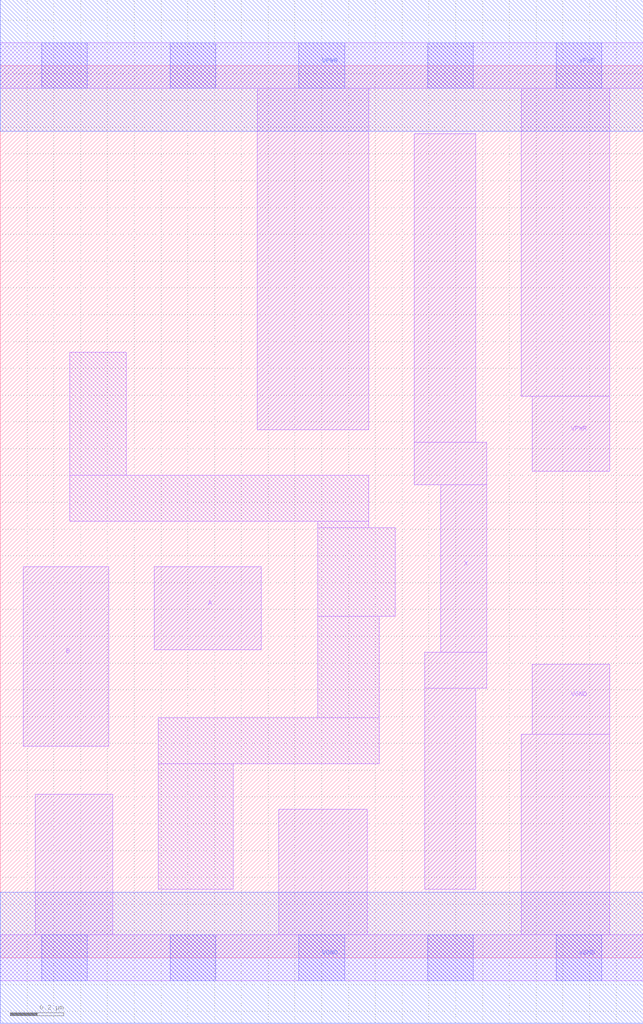
<source format=lef>
# Copyright 2020 The SkyWater PDK Authors
#
# Licensed under the Apache License, Version 2.0 (the "License");
# you may not use this file except in compliance with the License.
# You may obtain a copy of the License at
#
#     https://www.apache.org/licenses/LICENSE-2.0
#
# Unless required by applicable law or agreed to in writing, software
# distributed under the License is distributed on an "AS IS" BASIS,
# WITHOUT WARRANTIES OR CONDITIONS OF ANY KIND, either express or implied.
# See the License for the specific language governing permissions and
# limitations under the License.
#
# SPDX-License-Identifier: Apache-2.0

VERSION 5.7 ;
  NAMESCASESENSITIVE ON ;
  NOWIREEXTENSIONATPIN ON ;
  DIVIDERCHAR "/" ;
  BUSBITCHARS "[]" ;
UNITS
  DATABASE MICRONS 200 ;
END UNITS
MACRO sky130_fd_sc_lp__or2_2
  CLASS CORE ;
  SOURCE USER ;
  FOREIGN sky130_fd_sc_lp__or2_2 ;
  ORIGIN  0.000000  0.000000 ;
  SIZE  2.400000 BY  3.330000 ;
  SYMMETRY X Y R90 ;
  SITE unit ;
  PIN A
    ANTENNAGATEAREA  0.126000 ;
    DIRECTION INPUT ;
    USE SIGNAL ;
    PORT
      LAYER li1 ;
        RECT 0.575000 1.150000 0.975000 1.460000 ;
    END
  END A
  PIN B
    ANTENNAGATEAREA  0.126000 ;
    DIRECTION INPUT ;
    USE SIGNAL ;
    PORT
      LAYER li1 ;
        RECT 0.085000 0.790000 0.405000 1.460000 ;
    END
  END B
  PIN X
    ANTENNADIFFAREA  0.588000 ;
    DIRECTION OUTPUT ;
    USE SIGNAL ;
    PORT
      LAYER li1 ;
        RECT 1.545000 1.765000 1.815000 1.925000 ;
        RECT 1.545000 1.925000 1.775000 3.075000 ;
        RECT 1.585000 0.255000 1.775000 1.005000 ;
        RECT 1.585000 1.005000 1.815000 1.140000 ;
        RECT 1.645000 1.140000 1.815000 1.765000 ;
    END
  END X
  PIN VGND
    DIRECTION INOUT ;
    USE GROUND ;
    PORT
      LAYER li1 ;
        RECT 0.000000 -0.085000 2.400000 0.085000 ;
        RECT 0.130000  0.085000 0.420000 0.610000 ;
        RECT 1.040000  0.085000 1.370000 0.555000 ;
        RECT 1.945000  0.085000 2.275000 0.835000 ;
        RECT 1.985000  0.835000 2.275000 1.095000 ;
      LAYER mcon ;
        RECT 0.155000 -0.085000 0.325000 0.085000 ;
        RECT 0.635000 -0.085000 0.805000 0.085000 ;
        RECT 1.115000 -0.085000 1.285000 0.085000 ;
        RECT 1.595000 -0.085000 1.765000 0.085000 ;
        RECT 2.075000 -0.085000 2.245000 0.085000 ;
      LAYER met1 ;
        RECT 0.000000 -0.245000 2.400000 0.245000 ;
    END
  END VGND
  PIN VPWR
    DIRECTION INOUT ;
    USE POWER ;
    PORT
      LAYER li1 ;
        RECT 0.000000 3.245000 2.400000 3.415000 ;
        RECT 0.960000 1.970000 1.375000 3.245000 ;
        RECT 1.945000 2.095000 2.275000 3.245000 ;
        RECT 1.985000 1.815000 2.275000 2.095000 ;
      LAYER mcon ;
        RECT 0.155000 3.245000 0.325000 3.415000 ;
        RECT 0.635000 3.245000 0.805000 3.415000 ;
        RECT 1.115000 3.245000 1.285000 3.415000 ;
        RECT 1.595000 3.245000 1.765000 3.415000 ;
        RECT 2.075000 3.245000 2.245000 3.415000 ;
      LAYER met1 ;
        RECT 0.000000 3.085000 2.400000 3.575000 ;
    END
  END VPWR
  OBS
    LAYER li1 ;
      RECT 0.260000 1.630000 1.375000 1.800000 ;
      RECT 0.260000 1.800000 0.470000 2.260000 ;
      RECT 0.590000 0.255000 0.870000 0.725000 ;
      RECT 0.590000 0.725000 1.415000 0.895000 ;
      RECT 1.185000 0.895000 1.415000 1.275000 ;
      RECT 1.185000 1.275000 1.475000 1.605000 ;
      RECT 1.185000 1.605000 1.375000 1.630000 ;
  END
END sky130_fd_sc_lp__or2_2

</source>
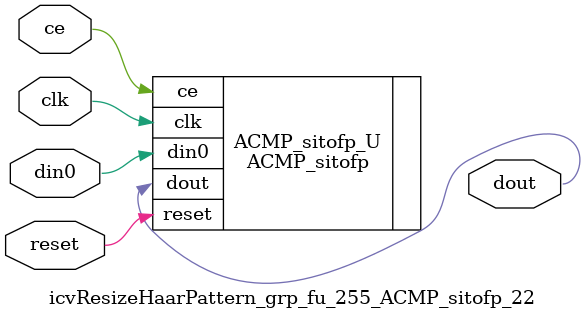
<source format=v>

`timescale 1 ns / 1 ps
module icvResizeHaarPattern_grp_fu_255_ACMP_sitofp_22(
    clk,
    reset,
    ce,
    din0,
    dout);

parameter ID = 32'd1;
parameter NUM_STAGE = 32'd1;
parameter din0_WIDTH = 32'd1;
parameter dout_WIDTH = 32'd1;
input clk;
input reset;
input ce;
input[din0_WIDTH - 1:0] din0;
output[dout_WIDTH - 1:0] dout;



ACMP_sitofp #(
.ID( ID ),
.NUM_STAGE( 4 ),
.din0_WIDTH( din0_WIDTH ),
.dout_WIDTH( dout_WIDTH ))
ACMP_sitofp_U(
    .clk( clk ),
    .reset( reset ),
    .ce( ce ),
    .din0( din0 ),
    .dout( dout ));

endmodule

</source>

----------------

**Your instructions**
Compute the number of lines in the entries above that hold the word "parameter"; the answer must contain nothing else.

**Solution to the problem**
4